### [Document passage]

************

Lounging in the grass by the pool with our friends on the Sunday after Madrid Pride was about the only way we could imagine spending the warm day in the heat of summer. We nursed hangovers from Saturday’s all day celebration, yet somehow managed to continue sipping sangria at the pool. Hair of the dog as they say. I rolled over to face my friend Javi as he spoke, trying not slide down the steep edge of lawn we were on. The pool was so crowded that day that the only spot we managed to find happened to be a 45 degree decline of grass that had us struggling not to slide into the people ahead of us.
“Are you going to Batalla Naval next Sunday?” he asked.
“Of course not,” I thought, “I have no idea what you’re talking about.”
He explained to me that this was an annual tradition in the neighborhood of Vallecas in Madrid. Not surprisingly, the people throw water at each other via buckets, squirt guns, water balloons, basically in any capacity that could be used to hold water and then hurl it at complete strangers. Spaniards continue to solidify for me that they are just plain odd. I asked Javi why Spaniards love to throw things at each other at events, referencing Batalla del Vino, in which they throw wine, La Tomatina, in which they throw tomatoes, and Els Enfarinats, in which they throw flour and eggs at one another. Now he’s telling me there’s an event that’s a giant water fight? Why??
“Because it’s fun,” he answered simply.
Ok, well, I can’t deny that. It’s just that straightforward. It’s fun. Who doesn’t want to have fun? So the following Sunday we met him and some of his friends in Vallecas for the battle which was an easy fifteen minute train ride from our apartment. Beforehand, he had advised us to swing by a chino (a small, usually asian-owned, mini-store that has just about anything anyone would ever need) to buy water guns and a bucket to catch and refill water. We boarded the train that morning feeling a little awkward being two grown men in our bathing suits with water guns and a random bucket, but there we were. Upon arrival, we quickly found our friends and headed for battle, but not before Javi felt the need to attack us right away with water balloons. Ass.

************

### [Data excerpts]
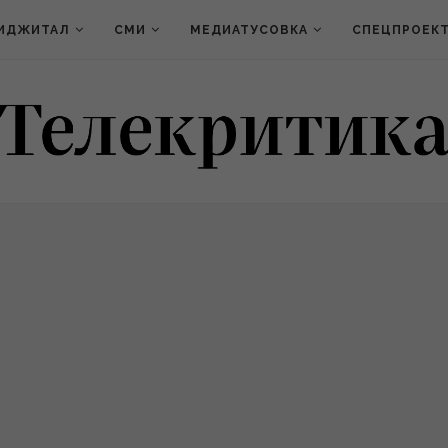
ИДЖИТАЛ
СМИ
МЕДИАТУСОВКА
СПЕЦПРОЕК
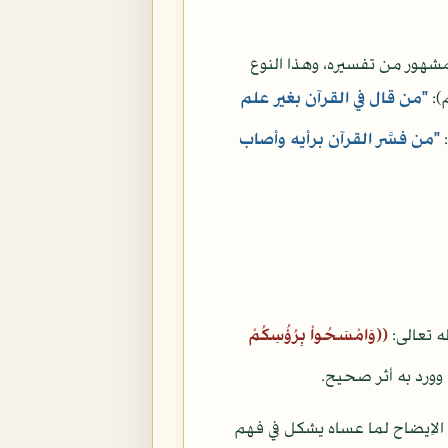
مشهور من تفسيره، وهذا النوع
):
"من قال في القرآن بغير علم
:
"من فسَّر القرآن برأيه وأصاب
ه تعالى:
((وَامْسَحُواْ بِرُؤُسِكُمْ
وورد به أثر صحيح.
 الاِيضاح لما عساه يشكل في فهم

************

### [Try it]
Please print the passage of the Batalla Naval story word for word, starting with "He explained to" and going on through "he answered simply.".

### [Task output]
He explained to me that this was an annual tradition in the neighborhood of Vallecas in Madrid. Not surprisingly, the people throw water at each other via buckets, squirt guns, water balloons, basically in any capacity that could be used to hold water and then hurl it at complete strangers. Spaniards continue to solidify for me that they are just plain odd. I asked Javi why Spaniards love to throw things at each other at events, referencing Batalla del Vino, in which they throw wine, La Tomatina, in which they throw tomatoes, and Els Enfarinats, in which they throw flour and eggs at one another. Now he’s telling me there’s an event that’s a giant water fight? Why??
“Because it’s fun,” he answered simply.